# [Your objective]
Rewrite the rows that follow, putting "species" in place of "scientific name" every time it occurs and keeping everything else the same.
>> Start Listing
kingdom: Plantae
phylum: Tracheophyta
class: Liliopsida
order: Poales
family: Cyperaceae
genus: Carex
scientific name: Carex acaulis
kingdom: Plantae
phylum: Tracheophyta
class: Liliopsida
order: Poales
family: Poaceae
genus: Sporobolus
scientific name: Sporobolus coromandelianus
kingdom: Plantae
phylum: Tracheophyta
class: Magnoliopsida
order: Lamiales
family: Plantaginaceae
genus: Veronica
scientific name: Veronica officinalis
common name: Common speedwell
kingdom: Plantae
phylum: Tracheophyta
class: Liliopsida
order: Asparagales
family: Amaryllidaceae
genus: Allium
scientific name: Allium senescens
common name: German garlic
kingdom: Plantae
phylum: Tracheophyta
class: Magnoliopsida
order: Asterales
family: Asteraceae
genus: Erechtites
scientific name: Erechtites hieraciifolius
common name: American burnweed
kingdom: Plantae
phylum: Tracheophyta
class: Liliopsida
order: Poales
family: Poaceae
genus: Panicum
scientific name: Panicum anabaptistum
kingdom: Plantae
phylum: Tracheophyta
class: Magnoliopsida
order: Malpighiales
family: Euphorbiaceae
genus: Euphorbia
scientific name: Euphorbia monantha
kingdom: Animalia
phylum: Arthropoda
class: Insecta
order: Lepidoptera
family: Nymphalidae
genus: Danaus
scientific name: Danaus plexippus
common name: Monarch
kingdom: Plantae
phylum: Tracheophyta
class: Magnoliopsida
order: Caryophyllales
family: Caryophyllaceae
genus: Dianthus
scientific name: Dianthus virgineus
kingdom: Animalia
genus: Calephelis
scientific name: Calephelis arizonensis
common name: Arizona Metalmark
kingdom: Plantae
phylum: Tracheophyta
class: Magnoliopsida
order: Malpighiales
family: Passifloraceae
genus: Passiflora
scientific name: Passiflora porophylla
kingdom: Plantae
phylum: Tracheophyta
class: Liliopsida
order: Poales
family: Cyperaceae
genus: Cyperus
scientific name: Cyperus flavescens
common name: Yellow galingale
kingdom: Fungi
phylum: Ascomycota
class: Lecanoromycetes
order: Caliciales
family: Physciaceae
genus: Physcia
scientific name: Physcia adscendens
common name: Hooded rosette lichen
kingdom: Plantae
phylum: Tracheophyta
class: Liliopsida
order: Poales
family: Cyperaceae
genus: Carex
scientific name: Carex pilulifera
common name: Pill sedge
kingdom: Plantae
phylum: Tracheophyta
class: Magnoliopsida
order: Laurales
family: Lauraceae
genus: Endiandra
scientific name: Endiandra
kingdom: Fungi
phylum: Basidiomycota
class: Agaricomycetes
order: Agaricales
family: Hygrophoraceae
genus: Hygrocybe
>> End Listing
# [Finished exercise]
kingdom: Plantae
phylum: Tracheophyta
class: Liliopsida
order: Poales
family: Cyperaceae
genus: Carex
species: Carex acaulis
kingdom: Plantae
phylum: Tracheophyta
class: Liliopsida
order: Poales
family: Poaceae
genus: Sporobolus
species: Sporobolus coromandelianus
kingdom: Plantae
phylum: Tracheophyta
class: Magnoliopsida
order: Lamiales
family: Plantaginaceae
genus: Veronica
species: Veronica officinalis
common name: Common speedwell
kingdom: Plantae
phylum: Tracheophyta
class: Liliopsida
order: Asparagales
family: Amaryllidaceae
genus: Allium
species: Allium senescens
common name: German garlic
kingdom: Plantae
phylum: Tracheophyta
class: Magnoliopsida
order: Asterales
family: Asteraceae
genus: Erechtites
species: Erechtites hieraciifolius
common name: American burnweed
kingdom: Plantae
phylum: Tracheophyta
class: Liliopsida
order: Poales
family: Poaceae
genus: Panicum
species: Panicum anabaptistum
kingdom: Plantae
phylum: Tracheophyta
class: Magnoliopsida
order: Malpighiales
family: Euphorbiaceae
genus: Euphorbia
species: Euphorbia monantha
kingdom: Animalia
phylum: Arthropoda
class: Insecta
order: Lepidoptera
family: Nymphalidae
genus: Danaus
species: Danaus plexippus
common name: Monarch
kingdom: Plantae
phylum: Tracheophyta
class: Magnoliopsida
order: Caryophyllales
family: Caryophyllaceae
genus: Dianthus
species: Dianthus virgineus
kingdom: Animalia
genus: Calephelis
species: Calephelis arizonensis
common name: Arizona Metalmark
kingdom: Plantae
phylum: Tracheophyta
class: Magnoliopsida
order: Malpighiales
family: Passifloraceae
genus: Passiflora
species: Passiflora porophylla
kingdom: Plantae
phylum: Tracheophyta
class: Liliopsida
order: Poales
family: Cyperaceae
genus: Cyperus
species: Cyperus flavescens
common name: Yellow galingale
kingdom: Fungi
phylum: Ascomycota
class: Lecanoromycetes
order: Caliciales
family: Physciaceae
genus: Physcia
species: Physcia adscendens
common name: Hooded rosette lichen
kingdom: Plantae
phylum: Tracheophyta
class: Liliopsida
order: Poales
family: Cyperaceae
genus: Carex
species: Carex pilulifera
common name: Pill sedge
kingdom: Plantae
phylum: Tracheophyta
class: Magnoliopsida
order: Laurales
family: Lauraceae
genus: Endiandra
species: Endiandra
kingdom: Fungi
phylum: Basidiomycota
class: Agaricomycetes
order: Agaricales
family: Hygrophoraceae
genus: Hygrocybe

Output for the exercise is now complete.